Jackie Parr

Personal information
- Full name: Jack Parr
- Date of birth: 21 November 1920
- Place of birth: Derby, England
- Date of death: 28 March 1985 (aged 64)
- Position(s): Full-back

Youth career
- Holbrook Miners Welfare
- ????–1937: Little Eaton St Peter's
- 1937–1945: Derby County

Senior career*
- Years: Team / Apps / (Gls)
- 1945–1953: Derby County / 112 / (0)
- 1953–1956: Shrewsbury Town / 112 / (0)
- 1956–1957: Gresley Rovers
- 1957: Burton Albion
- 1957–1958: Gresley Rovers
- 1958–????: Belper Town
- Total:  / 224 / (0)

= Jackie Parr =

English footballer

Jack Parr (21 November 1920 – 28 March 1985) was an English footballer who played in the Football League for Derby County and Shrewsbury Town, among others.

==Career==
===Early career===
Parr played for Holbrook Miners Welfare during his youth, as well as Little Eaton St Peter's, where he later became captain. He signed amateur forms with Derby in December 1937, not long before the outbreak of World War II. He frequently played for the club during the war seasons. Parr was spotted by Derby while playing against them during a game for Holbrook, having just returned from a leg injury. He remarked during a 1977 interview that had he not sustained the injury, he may not have had the opportunity to later play against Derby.

===Main career===
During Derby's 1945–46 season, where they won in the 1946 FA Cup final, Parr played in every game of the cup competition, except for the final, as he fractured his arm three weeks beforehand. He featured in a total of 134 games for Derby during peacetime.

Following the conclusion of the 1952–53 season, Parr left Derby to join Shrewsbury Town in July 1953, despite a late bid from West Bromwich Albion. He left the club in May 1956 on a free transfer.

===Late career===
In August 1956, Parr signed for Gresley Rovers, then managed by former team-mate Sammy Crooks.

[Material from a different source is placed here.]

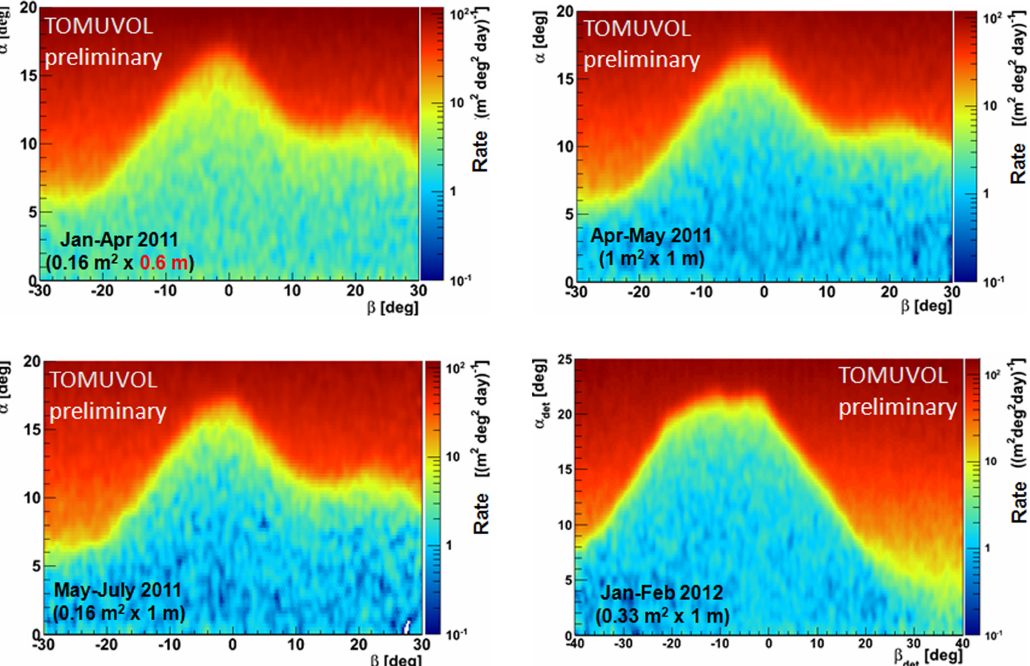
Fig. 2. Shadow cast in the atmospheric muon flux by the Puy de Dˆome, as measured with the various setup configurations discussed herein. Note that the detector acceptance has been factored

He later joined Burton Albion in June 1957, also then managed by Crooks, where he made six appearances in the first team before being released in November the same year. Parr re-signed for Gresley Rovers that same month and later for Belper Town in May 1958. In May 1959, Parr was announced as having moved into a player-coach role for Belper Town.

==Death==
Parr died on 28 March 1985 in hospital and was survived by his wife and children. He was cremated the following month.